_Exercise requirements_
Omit pictures and quote the listing below line by line, from its start through the line that holds "Genesis 24:51".

_Data provided_
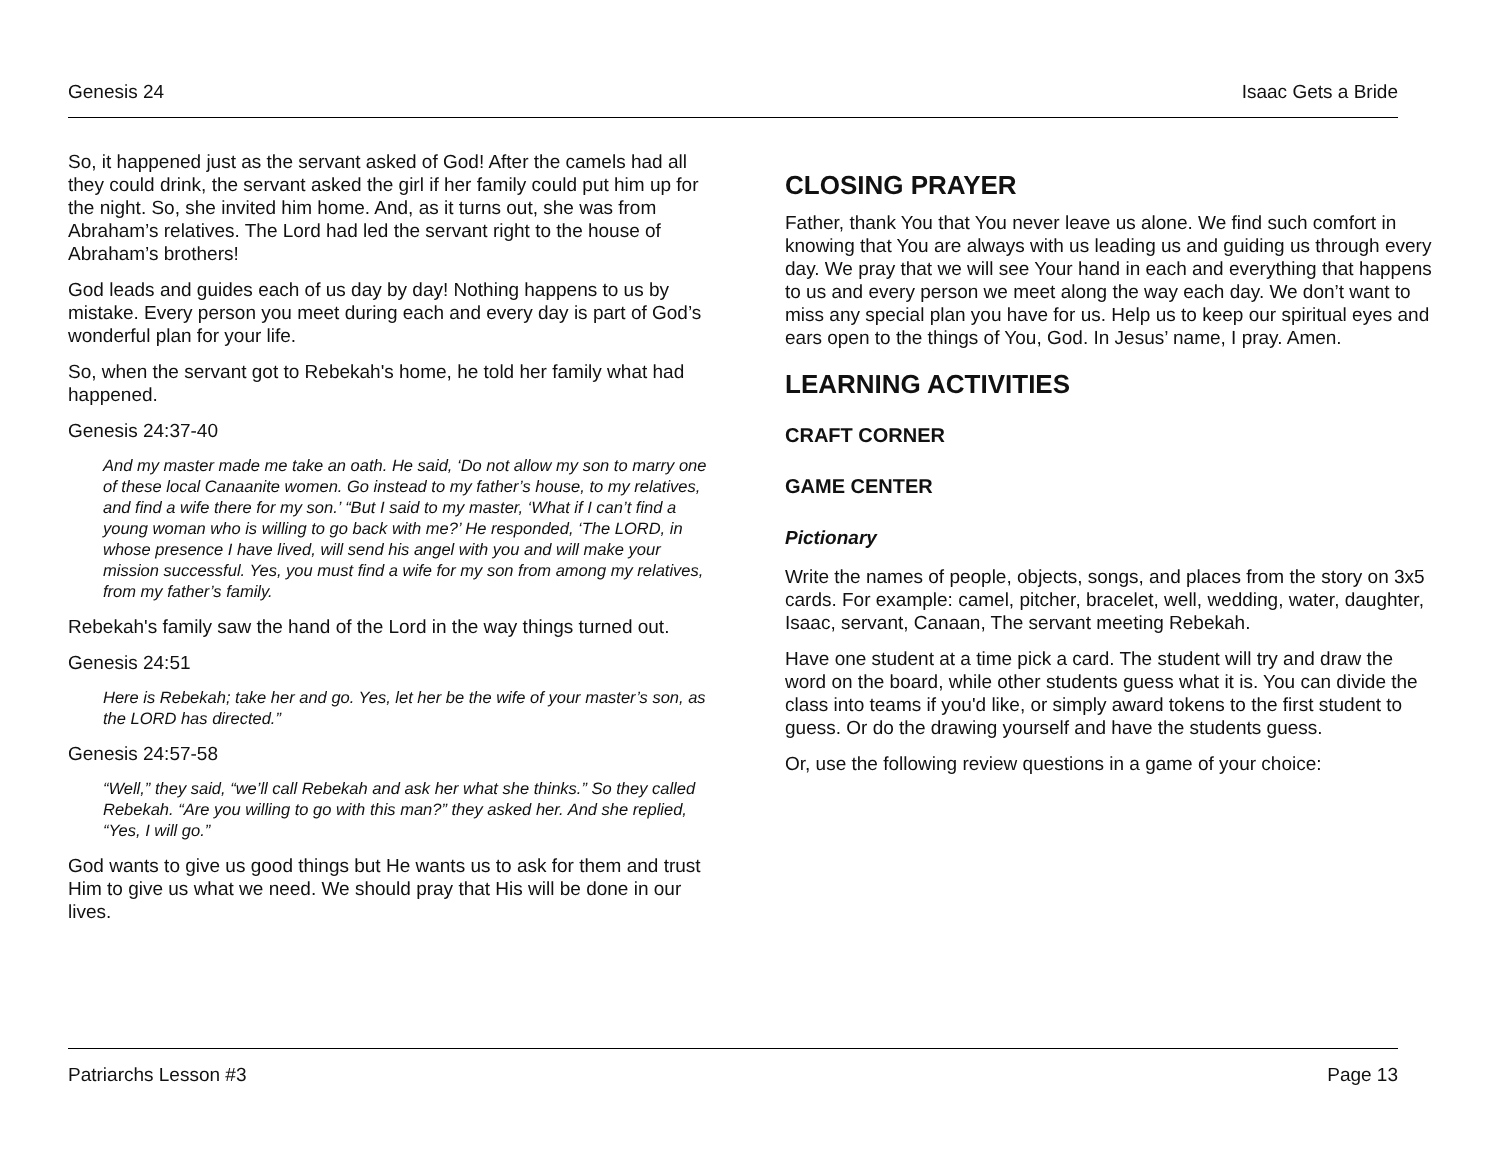Genesis 24 Isaac Gets a Bride
So, it happened just as the servant asked of God! After the camels had all they could drink, the servant asked the girl if her family could put him up for the night. So, she invited him home. And, as it turns out, she was from Abraham’s relatives. The Lord had led the servant right to the house of Abraham’s brothers!
God leads and guides each of us day by day! Nothing happens to us by mistake. Every person you meet during each and every day is part of God’s wonderful plan for your life.
So, when the servant got to Rebekah's home, he told her family what had happened.
Genesis 24:37-40
And my master made me take an oath. He said, ‘Do not allow my son to marry one of these local Canaanite women. Go instead to my father’s house, to my relatives, and find a wife there for my son.’ “But I said to my master, ‘What if I can’t find a young woman who is willing to go back with me?’ He responded, ‘The LORD, in whose presence I have lived, will send his angel with you and will make your mission successful. Yes, you must find a wife for my son from among my relatives, from my father’s family.
Rebekah's family saw the hand of the Lord in the way things turned out.
Genesis 24:51
Here is Rebekah; take her and go. Yes, let her be the wife of your master’s son, as the LORD has directed.”
Genesis 24:57-58
“Well,” they said, “we’ll call Rebekah and ask her what she thinks.” So they called Rebekah. “Are you willing to go with this man?” they asked her. And she replied, “Yes, I will go.”
God wants to give us good things but He wants us to ask for them and trust Him to give us what we need. We should pray that His will be done in our lives.
CLOSING PRAYER
Father, thank You that You never leave us alone. We find such comfort in knowing that You are always with us leading us and guiding us through every day. We pray that we will see Your hand in each and everything that happens to us and every person we meet along the way each day. We don’t want to miss any special plan you have for us. Help us to keep our spiritual eyes and ears open to the things of You, God. In Jesus’ name, I pray. Amen.
LEARNING ACTIVITIES
CRAFT CORNER
GAME CENTER
Pictionary
Write the names of people, objects, songs, and places from the story on 3x5 cards. For example: camel, pitcher, bracelet, well, wedding, water, daughter, Isaac, servant, Canaan, The servant meeting Rebekah.
Have one student at a time pick a card. The student will try and draw the word on the board, while other students guess what it is. You can divide the class into teams if you'd like, or simply award tokens to the first student to guess. Or do the drawing yourself and have the students guess.
Or, use the following review questions in a game of your choice:
Patriarchs Lesson #3 Page 13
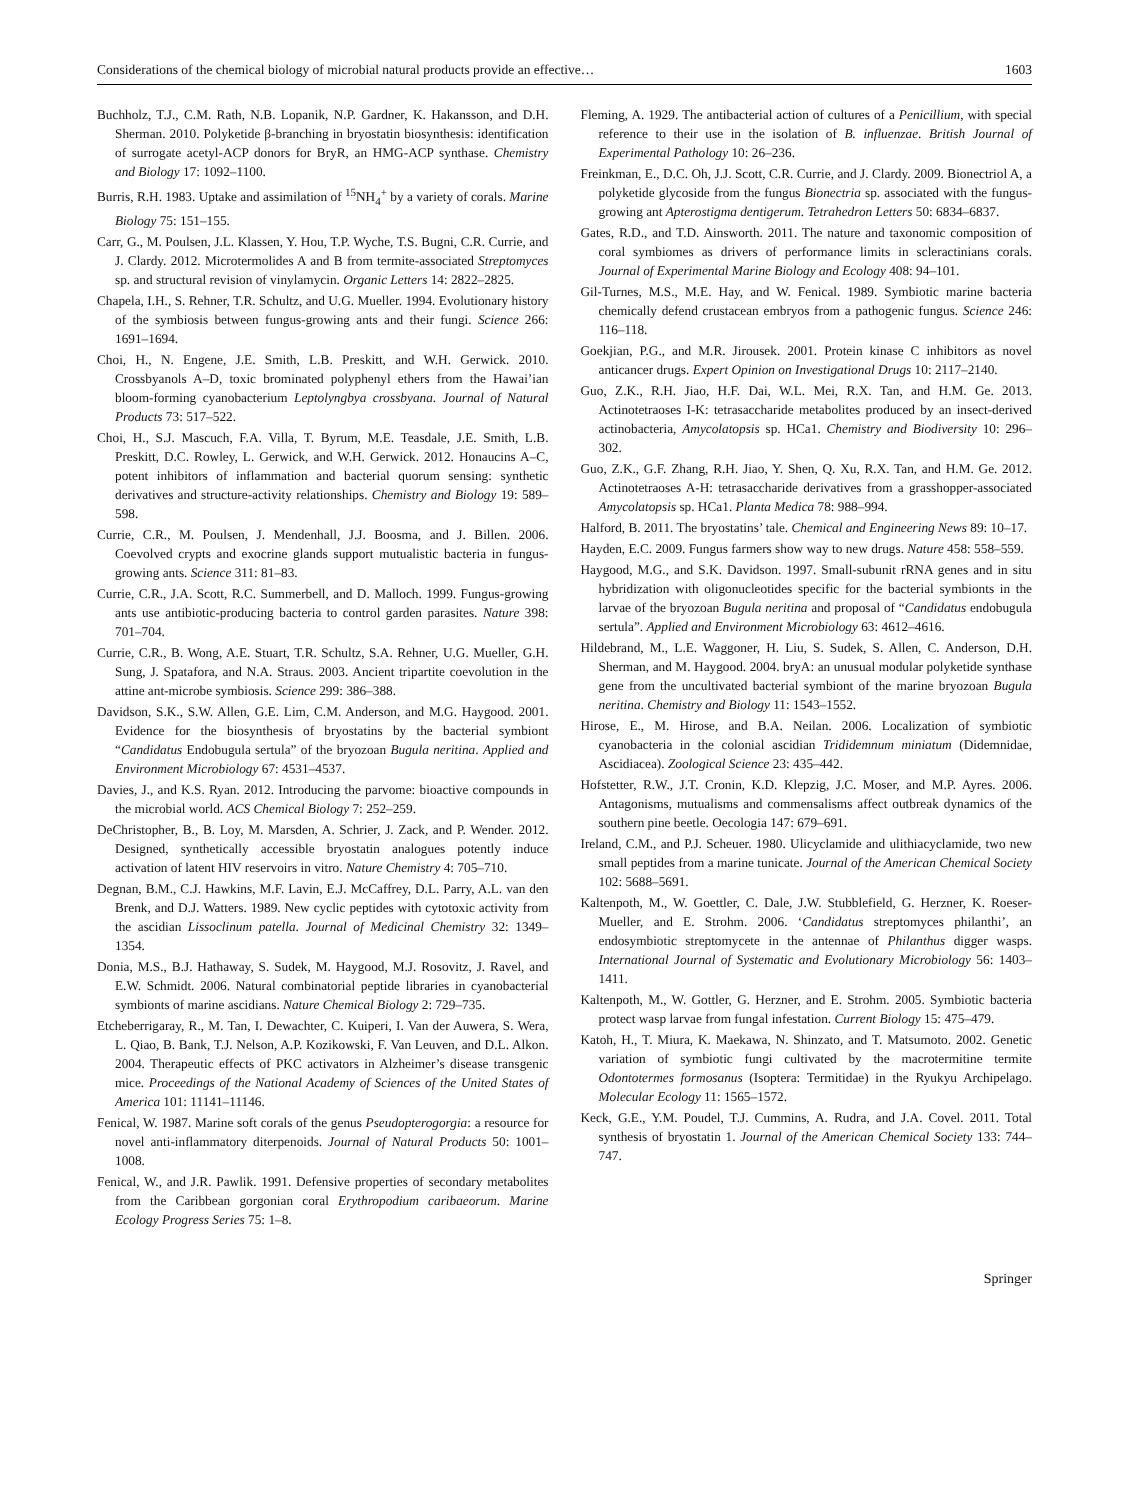Considerations of the chemical biology of microbial natural products provide an effective… 1603
Buchholz, T.J., C.M. Rath, N.B. Lopanik, N.P. Gardner, K. Hakansson, and D.H. Sherman. 2010. Polyketide β-branching in bryostatin biosynthesis: identification of surrogate acetyl-ACP donors for BryR, an HMG-ACP synthase. Chemistry and Biology 17: 1092–1100.
Burris, R.H. 1983. Uptake and assimilation of <sup>15</sup>NH<sub>4</sub><sup>+</sup> by a variety of corals. Marine Biology 75: 151–155.
Carr, G., M. Poulsen, J.L. Klassen, Y. Hou, T.P. Wyche, T.S. Bugni, C.R. Currie, and J. Clardy. 2012. Microtermolides A and B from termite-associated Streptomyces sp. and structural revision of vinylamycin. Organic Letters 14: 2822–2825.
Chapela, I.H., S. Rehner, T.R. Schultz, and U.G. Mueller. 1994. Evolutionary history of the symbiosis between fungus-growing ants and their fungi. Science 266: 1691–1694.
Choi, H., N. Engene, J.E. Smith, L.B. Preskitt, and W.H. Gerwick. 2010. Crossbyanols A–D, toxic brominated polyphenyl ethers from the Hawai’ian bloom-forming cyanobacterium Leptolyngbya crossbyana. Journal of Natural Products 73: 517–522.
Choi, H., S.J. Mascuch, F.A. Villa, T. Byrum, M.E. Teasdale, J.E. Smith, L.B. Preskitt, D.C. Rowley, L. Gerwick, and W.H. Gerwick. 2012. Honaucins A–C, potent inhibitors of inflammation and bacterial quorum sensing: synthetic derivatives and structure-activity relationships. Chemistry and Biology 19: 589–598.
Currie, C.R., M. Poulsen, J. Mendenhall, J.J. Boosma, and J. Billen. 2006. Coevolved crypts and exocrine glands support mutualistic bacteria in fungus-growing ants. Science 311: 81–83.
Currie, C.R., J.A. Scott, R.C. Summerbell, and D. Malloch. 1999. Fungus-growing ants use antibiotic-producing bacteria to control garden parasites. Nature 398: 701–704.
Currie, C.R., B. Wong, A.E. Stuart, T.R. Schultz, S.A. Rehner, U.G. Mueller, G.H. Sung, J. Spatafora, and N.A. Straus. 2003. Ancient tripartite coevolution in the attine ant-microbe symbiosis. Science 299: 386–388.
Davidson, S.K., S.W. Allen, G.E. Lim, C.M. Anderson, and M.G. Haygood. 2001. Evidence for the biosynthesis of bryostatins by the bacterial symbiont “Candidatus Endobugula sertula” of the bryozoan Bugula neritina. Applied and Environment Microbiology 67: 4531–4537.
Davies, J., and K.S. Ryan. 2012. Introducing the parvome: bioactive compounds in the microbial world. ACS Chemical Biology 7: 252–259.
DeChristopher, B., B. Loy, M. Marsden, A. Schrier, J. Zack, and P. Wender. 2012. Designed, synthetically accessible bryostatin analogues potently induce activation of latent HIV reservoirs in vitro. Nature Chemistry 4: 705–710.
Degnan, B.M., C.J. Hawkins, M.F. Lavin, E.J. McCaffrey, D.L. Parry, A.L. van den Brenk, and D.J. Watters. 1989. New cyclic peptides with cytotoxic activity from the ascidian Lissoclinum patella. Journal of Medicinal Chemistry 32: 1349–1354.
Donia, M.S., B.J. Hathaway, S. Sudek, M. Haygood, M.J. Rosovitz, J. Ravel, and E.W. Schmidt. 2006. Natural combinatorial peptide libraries in cyanobacterial symbionts of marine ascidians. Nature Chemical Biology 2: 729–735.
Etcheberrigaray, R., M. Tan, I. Dewachter, C. Kuiperi, I. Van der Auwera, S. Wera, L. Qiao, B. Bank, T.J. Nelson, A.P. Kozikowski, F. Van Leuven, and D.L. Alkon. 2004. Therapeutic effects of PKC activators in Alzheimer’s disease transgenic mice. Proceedings of the National Academy of Sciences of the United States of America 101: 11141–11146.
Fenical, W. 1987. Marine soft corals of the genus Pseudopterogorgia: a resource for novel anti-inflammatory diterpenoids. Journal of Natural Products 50: 1001–1008.
Fenical, W., and J.R. Pawlik. 1991. Defensive properties of secondary metabolites from the Caribbean gorgonian coral Erythropodium caribaeorum. Marine Ecology Progress Series 75: 1–8.
Fleming, A. 1929. The antibacterial action of cultures of a Penicillium, with special reference to their use in the isolation of B. influenzae. British Journal of Experimental Pathology 10: 26–236.
Freinkman, E., D.C. Oh, J.J. Scott, C.R. Currie, and J. Clardy. 2009. Bionectriol A, a polyketide glycoside from the fungus Bionectria sp. associated with the fungus-growing ant Apterostigma dentigerum. Tetrahedron Letters 50: 6834–6837.
Gates, R.D., and T.D. Ainsworth. 2011. The nature and taxonomic composition of coral symbiomes as drivers of performance limits in scleractinians corals. Journal of Experimental Marine Biology and Ecology 408: 94–101.
Gil-Turnes, M.S., M.E. Hay, and W. Fenical. 1989. Symbiotic marine bacteria chemically defend crustacean embryos from a pathogenic fungus. Science 246: 116–118.
Goekjian, P.G., and M.R. Jirousek. 2001. Protein kinase C inhibitors as novel anticancer drugs. Expert Opinion on Investigational Drugs 10: 2117–2140.
Guo, Z.K., R.H. Jiao, H.F. Dai, W.L. Mei, R.X. Tan, and H.M. Ge. 2013. Actinotetraoses I-K: tetrasaccharide metabolites produced by an insect-derived actinobacteria, Amycolatopsis sp. HCa1. Chemistry and Biodiversity 10: 296–302.
Guo, Z.K., G.F. Zhang, R.H. Jiao, Y. Shen, Q. Xu, R.X. Tan, and H.M. Ge. 2012. Actinotetraoses A-H: tetrasaccharide derivatives from a grasshopper-associated Amycolatopsis sp. HCa1. Planta Medica 78: 988–994.
Halford, B. 2011. The bryostatins’ tale. Chemical and Engineering News 89: 10–17.
Hayden, E.C. 2009. Fungus farmers show way to new drugs. Nature 458: 558–559.
Haygood, M.G., and S.K. Davidson. 1997. Small-subunit rRNA genes and in situ hybridization with oligonucleotides specific for the bacterial symbionts in the larvae of the bryozoan Bugula neritina and proposal of “Candidatus endobugula sertula”. Applied and Environment Microbiology 63: 4612–4616.
Hildebrand, M., L.E. Waggoner, H. Liu, S. Sudek, S. Allen, C. Anderson, D.H. Sherman, and M. Haygood. 2004. bryA: an unusual modular polyketide synthase gene from the uncultivated bacterial symbiont of the marine bryozoan Bugula neritina. Chemistry and Biology 11: 1543–1552.
Hirose, E., M. Hirose, and B.A. Neilan. 2006. Localization of symbiotic cyanobacteria in the colonial ascidian Trididemnum miniatum (Didemnidae, Ascidiacea). Zoological Science 23: 435–442.
Hofstetter, R.W., J.T. Cronin, K.D. Klepzig, J.C. Moser, and M.P. Ayres. 2006. Antagonisms, mutualisms and commensalisms affect outbreak dynamics of the southern pine beetle. Oecologia 147: 679–691.
Ireland, C.M., and P.J. Scheuer. 1980. Ulicyclamide and ulithiacyclamide, two new small peptides from a marine tunicate. Journal of the American Chemical Society 102: 5688–5691.
Kaltenpoth, M., W. Goettler, C. Dale, J.W. Stubblefield, G. Herzner, K. Roeser-Mueller, and E. Strohm. 2006. ‘Candidatus streptomyces philanthi’, an endosymbiotic streptomycete in the antennae of Philanthus digger wasps. International Journal of Systematic and Evolutionary Microbiology 56: 1403–1411.
Kaltenpoth, M., W. Gottler, G. Herzner, and E. Strohm. 2005. Symbiotic bacteria protect wasp larvae from fungal infestation. Current Biology 15: 475–479.
Katoh, H., T. Miura, K. Maekawa, N. Shinzato, and T. Matsumoto. 2002. Genetic variation of symbiotic fungi cultivated by the macrotermitine termite Odontotermes formosanus (Isoptera: Termitidae) in the Ryukyu Archipelago. Molecular Ecology 11: 1565–1572.
Keck, G.E., Y.M. Poudel, T.J. Cummins, A. Rudra, and J.A. Covel. 2011. Total synthesis of bryostatin 1. Journal of the American Chemical Society 133: 744–747.
Springer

_Task result_
Genesis 24 Isaac Gets a Bride
So, it happened just as the servant asked of God! After the camels had all they could drink, the servant asked the girl if her family could put him up for the night. So, she invited him home. And, as it turns out, she was from Abraham’s relatives. The Lord had led the servant right to the house of Abraham’s brothers!
God leads and guides each of us day by day! Nothing happens to us by mistake. Every person you meet during each and every day is part of God’s wonderful plan for your life.
So, when the servant got to Rebekah's home, he told her family what had happened.
Genesis 24:37-40
And my master made me take an oath. He said, ‘Do not allow my son to marry one of these local Canaanite women. Go instead to my father’s house, to my relatives, and find a wife there for my son.’ “But I said to my master, ‘What if I can’t find a young woman who is willing to go back with me?’ He responded, ‘The LORD, in whose presence I have lived, will send his angel with you and will make your mission successful. Yes, you must find a wife for my son from among my relatives, from my father’s family.
Rebekah's family saw the hand of the Lord in the way things turned out.
Genesis 24:51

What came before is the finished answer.